Under the Specialty Healthcare standard, a union-proposed bargaining unit is presumptively appropriate and employers must prove that the excluded employees share an “overwhelming community of interest” with the employees included in the union-proposed unit.

Justifiably, the NLRB’s Specialty Healthcare decision concerned employers. It allows unions to cherry pick “micro” bargaining units comprised almost exclusively of union-supportive employees. This offers unions a strategic foothold even in businesses where a majority of workers do not support unionization. Furthermore, the NLRB’s new requirement for an “overwhelming community of interest” makes it more difficult for employers to effectively challenge a union-proposed unit.

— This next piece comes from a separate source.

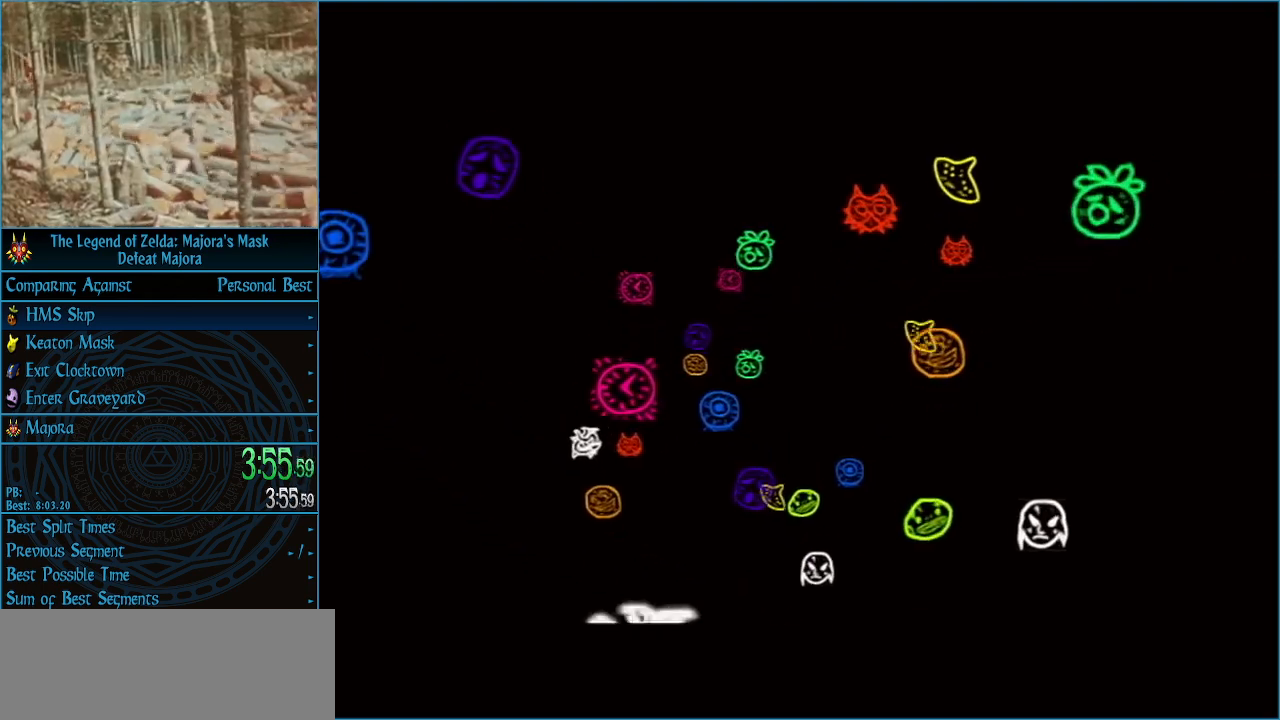
{"buttons": ["A"], "left_stick": "center", "events": [[67, "A", "up"], [167, "A", "down"], [233, "A", "up"], [333, "A", "down"], [433, "A", "up"], [500, "A", "down"]]}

Anticipating criticism, the NLRB went to great lengths to assure employers of Specialty Healthcare’s limited change and impact when it announced the decision. The NLRB claimed that it merely “clarified” the criteria used in instances “where a party argues that a proposed bargaining unit is inappropriate.” The NLRB also insisted the Specialty Healthcare decision “did not create new criteria for determining appropriate bargaining units outside of healthcare facilities.”

However, those assurances have rung hollow as employers across numerous industries have experienced an uptick in union organizing activities targeted at small fragments of their workforces. As the U.S. Chamber of Commerce highlighted in its Trouble With The Truth: Specialty Healthcare and the Spread of Micro-Union Report, released on October 31, 2016, the following industries have felt the sting of the NLRB’s approval of “micro” bargaining units:

  • General Aviation Service: The proposed unit included only 34 “line service” employees in a general aviation service business with 110 employees overall.
  • Telecommunications: The petitioned-for bargaining unit included 16 T-Mobile field and switch technicians who worked in Long Island, NY but excluded employees who worked in New York City’s boroughs and both Long Island counties.
  • Rental Car Facility: All 109 employees did not share an overwhelming community of interest with 31 rental service agents and lead rental service agents.
  • Retail Department Store: In a Macy’s department store of 150 employees, including 120 sales associates, the approved bargaining unit included only 41 cosmetics and fragrance sales representatives.
  • Fast-Casual Dining: The NLRB approved a bargaining unit which included 17 out of 43 bakers working at six out of 17 Panera Bread cafés.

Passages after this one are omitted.